[[ DATA SHOWN open ]]
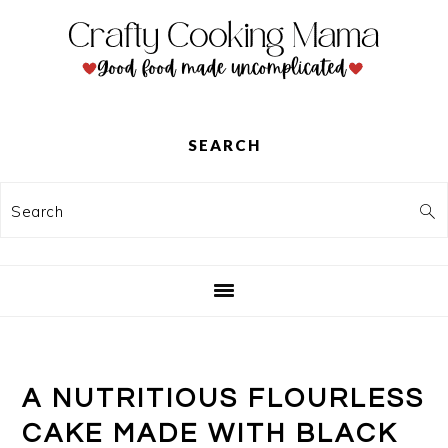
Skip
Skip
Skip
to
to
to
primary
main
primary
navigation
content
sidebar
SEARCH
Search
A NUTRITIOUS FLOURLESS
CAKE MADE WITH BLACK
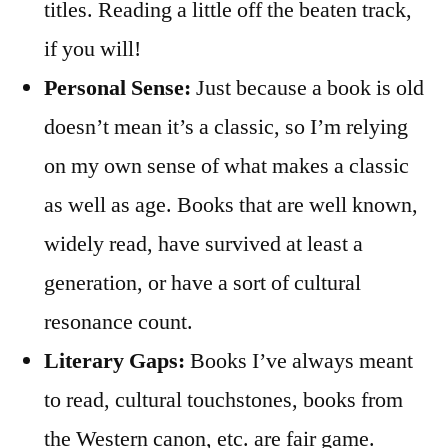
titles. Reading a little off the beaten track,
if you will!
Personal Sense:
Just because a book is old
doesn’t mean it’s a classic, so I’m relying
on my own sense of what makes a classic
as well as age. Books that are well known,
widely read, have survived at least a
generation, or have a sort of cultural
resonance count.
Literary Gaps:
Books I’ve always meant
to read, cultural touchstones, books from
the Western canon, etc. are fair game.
[[ DATA SHOWN closed ]]
[[ DATA SHOWN open ]]
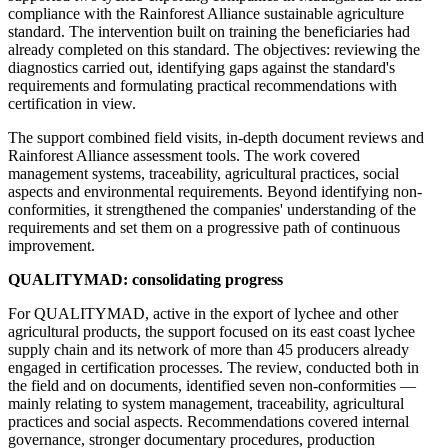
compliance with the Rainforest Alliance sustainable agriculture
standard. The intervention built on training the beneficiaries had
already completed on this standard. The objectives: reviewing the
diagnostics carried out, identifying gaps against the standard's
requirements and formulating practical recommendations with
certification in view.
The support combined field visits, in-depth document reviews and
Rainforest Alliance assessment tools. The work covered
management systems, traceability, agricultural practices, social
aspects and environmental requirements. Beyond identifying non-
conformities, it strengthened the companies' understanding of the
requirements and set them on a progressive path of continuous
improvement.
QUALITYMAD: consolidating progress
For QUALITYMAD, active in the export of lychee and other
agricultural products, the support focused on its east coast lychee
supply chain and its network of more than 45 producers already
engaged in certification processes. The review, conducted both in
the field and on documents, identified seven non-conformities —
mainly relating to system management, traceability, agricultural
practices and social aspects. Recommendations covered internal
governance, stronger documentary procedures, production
[[ DATA SHOWN closed ]]
Select all lines with the word "social" from the entries above.

◆ RESULT OF THE EXERCISE ◆
management systems, traceability, agricultural practices, social
practices and social aspects. Recommendations covered internal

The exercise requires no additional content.